DNA sequence variants in the TBK1 gene associate with or cause sporadic or familial amyotrophic lateral sclerosis (ALS). Here we show that mice bearing human ALS-associated TBK1 missense loss-of-function mutations, or mice in which the Tbk1 gene is selectively deleted in motor neurons, do not display a neurodegenerative disease phenotype. However, loss of TBK1 function in motor neurons of the SOD1^G93A mouse model of ALS impairs autophagy, increases SOD1 aggregation, and accelerates early disease onset without affecting lifespan. By contrast, point mutations that decrease TBK1 kinase activity in all cells also accelerate disease onset but extend the lifespan of SOD1 mice. This difference correlates with the failure to activate high levels of expression of interferon-inducible genes in glia. We conclude that loss of TBK1 kinase activity impacts ALS disease progression through distinct pathways in different spinal cord cell types and further implicate the importance of glia in neurodegeneration.

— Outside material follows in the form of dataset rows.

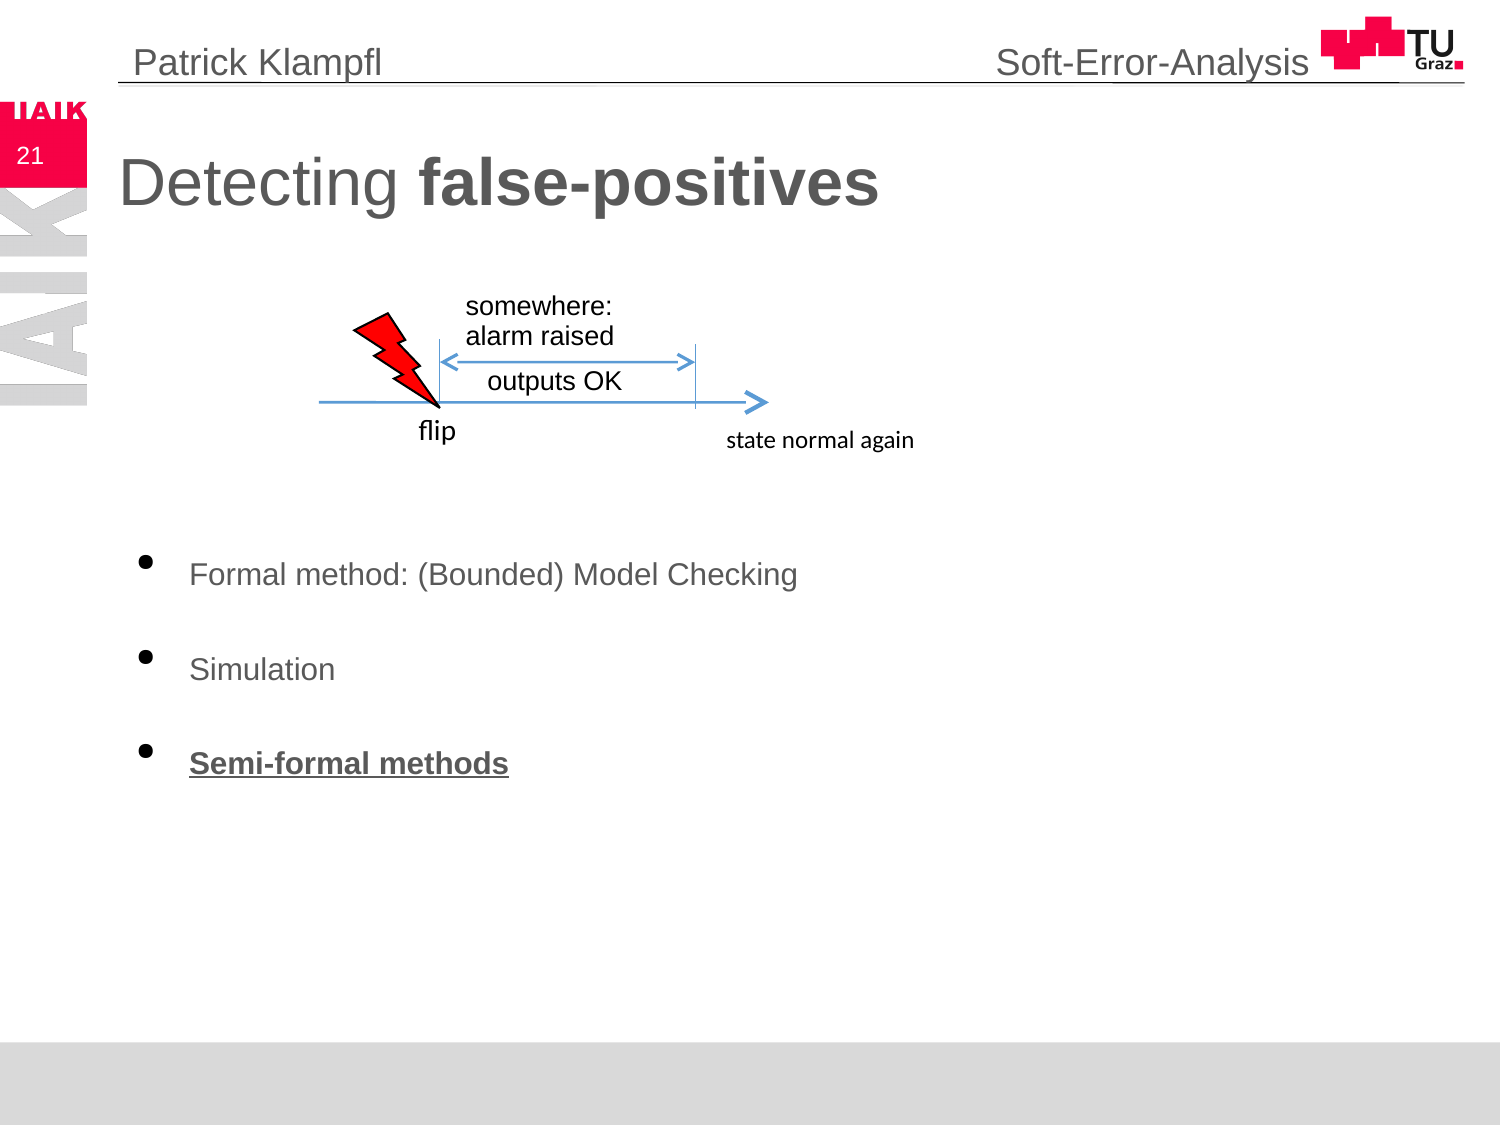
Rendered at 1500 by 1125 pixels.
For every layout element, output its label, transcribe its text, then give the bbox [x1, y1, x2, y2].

picture [1318, 12, 1466, 73]
picture [0, 1, 87, 406]
text_box flip [403, 403, 552, 454]
text_box [354, 313, 437, 403]
text_box somewhere: alarm raised [450, 283, 686, 399]
slide_number <number> [1, 124, 84, 185]
text_box outputs OK [472, 358, 707, 404]
list Formal method: (Bounded) Model Checking Simulation Semi-formal methods [118, 248, 1469, 1038]
text_box state normal again [683, 415, 959, 461]
title Detecting false-positives [118, 138, 1469, 237]
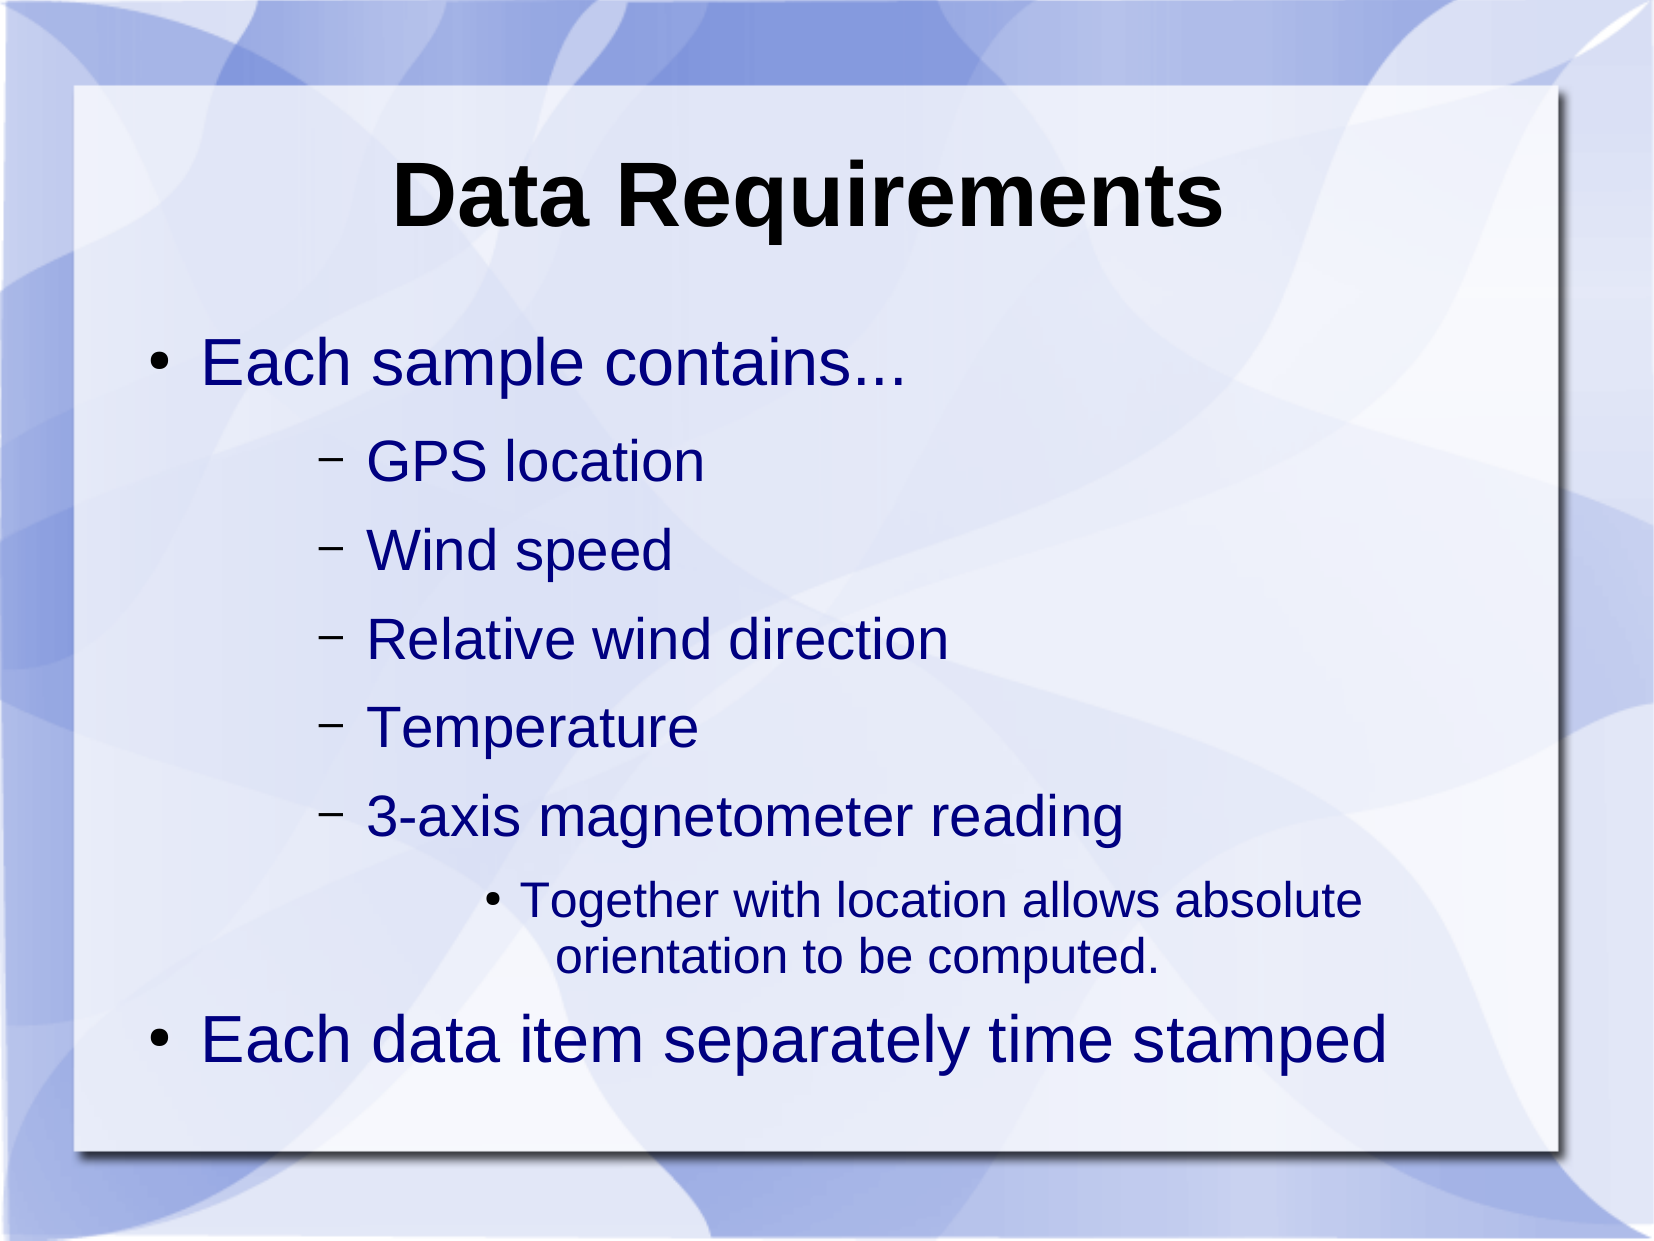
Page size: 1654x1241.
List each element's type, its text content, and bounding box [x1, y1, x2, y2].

list Each sample contains... GPS location Wind speed Relative wind direction Temperature 3-axis magnetometer reading Together with location allows absolute orientation to be computed. Each data item separately time stamped [129, 324, 1489, 1076]
picture [0, 0, 1654, 1241]
title Data Requirements [82, 98, 1536, 291]
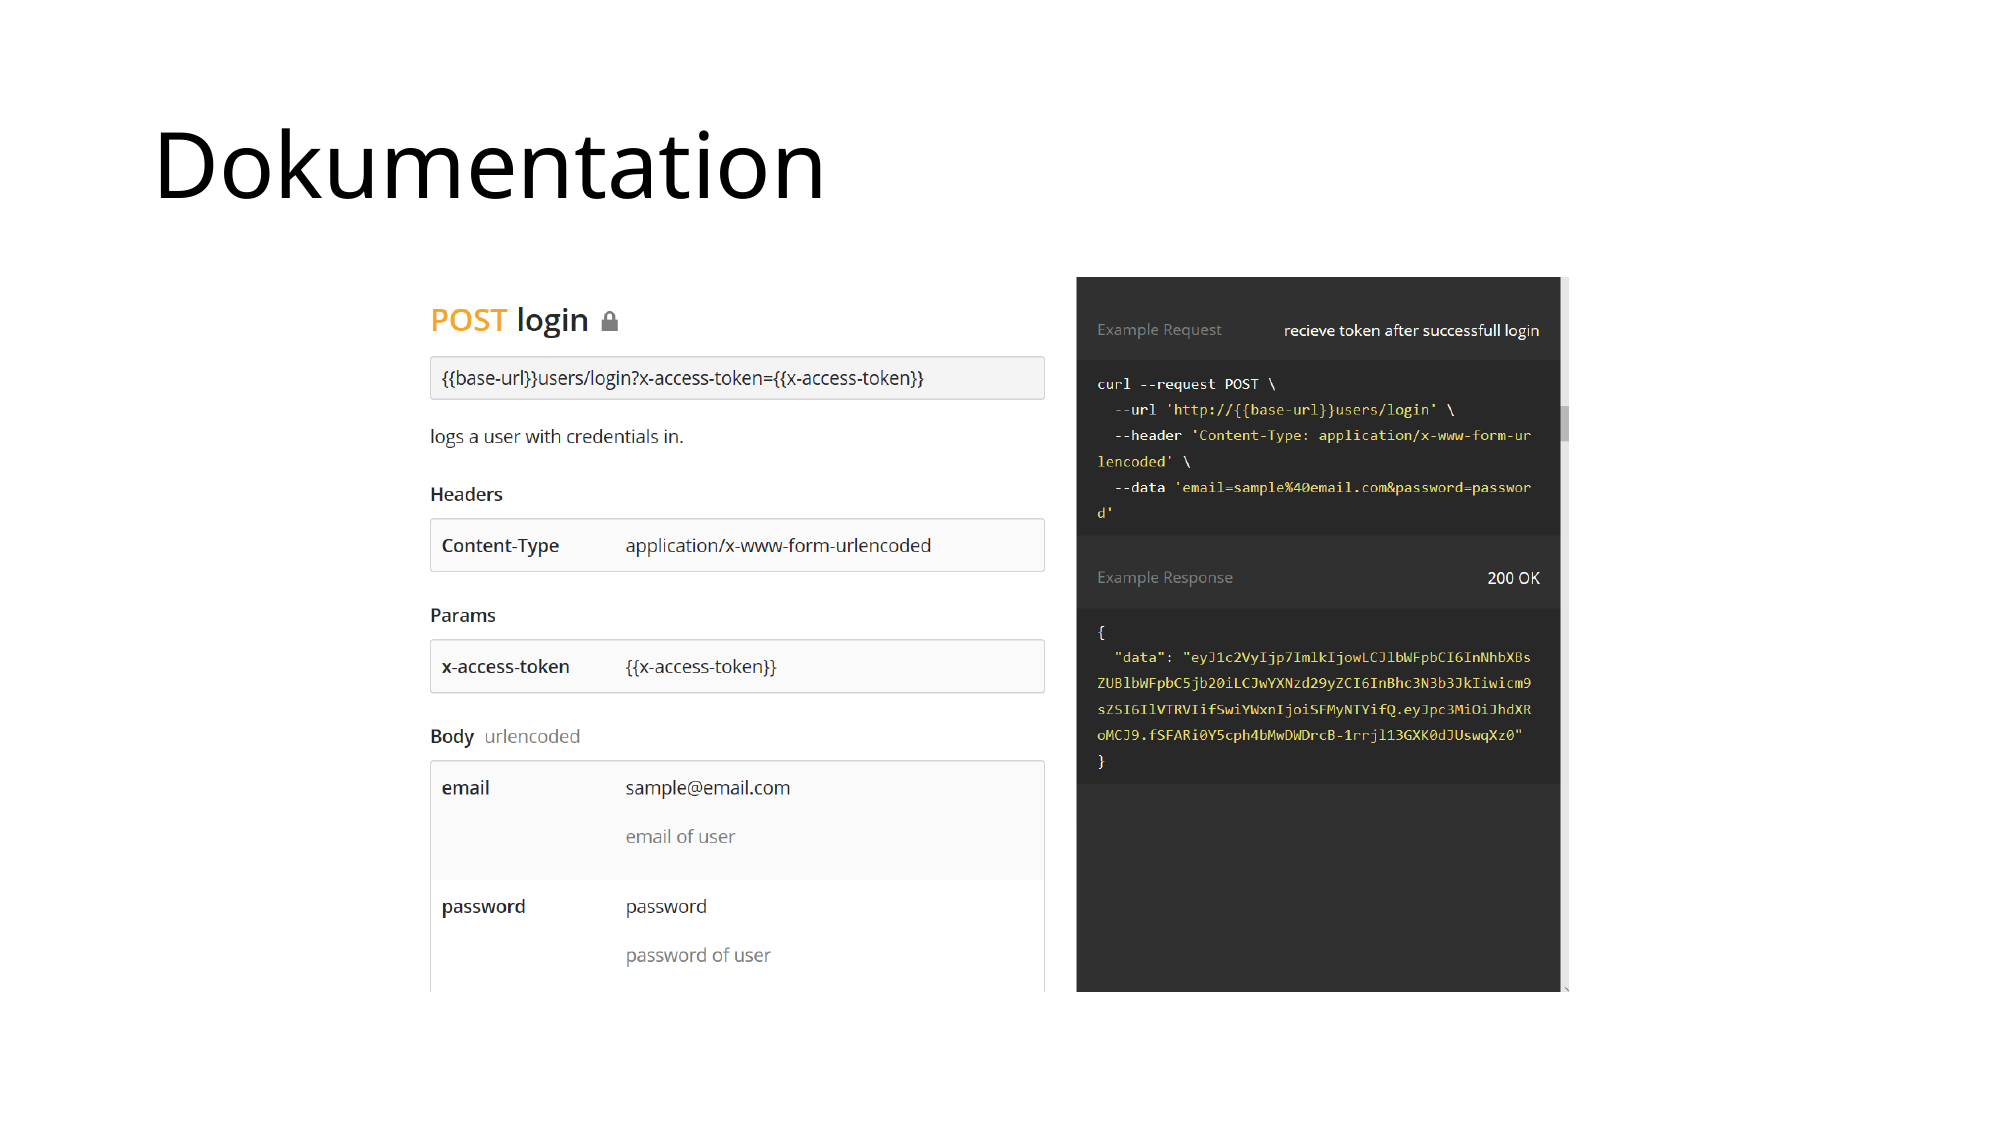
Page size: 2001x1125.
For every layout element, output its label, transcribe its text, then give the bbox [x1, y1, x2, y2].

title Dokumentation [137, 59, 1863, 278]
picture [402, 277, 1569, 992]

TBK1基因中的DNA序列变异与散发性或家族性肌萎缩性侧索硬化症（ALS）相关或引起散发性或家族性肌萎缩性侧索硬化症（ALS）。在这里，我们显示带有人ALS相关的TBK1错义功能丧失突变的小鼠，或在运动神经元中选择性删除Tbk1基因的小鼠，未显示神经退行性疾病表型。然而，SOD1 ^G93A的运动神经元中TBK1功能丧失ALS的小鼠模型损害自噬，增加SOD1聚集，并在不影响寿命的情况下加速疾病的早期发作。相比之下，降低所有细胞中TBK1激酶活性的点突变也可加速疾病发作，但可延长SOD1小鼠的寿命。这种差异与激活胶质细胞中干扰素诱导基因的高水平表达失败有关。我们得出的结论是，TBK1激酶活性的丧失会通过不同脊髓细胞类型中的不同途径影响ALS疾病进展，并进一步暗示神经胶质细胞在神经变性中的重要性。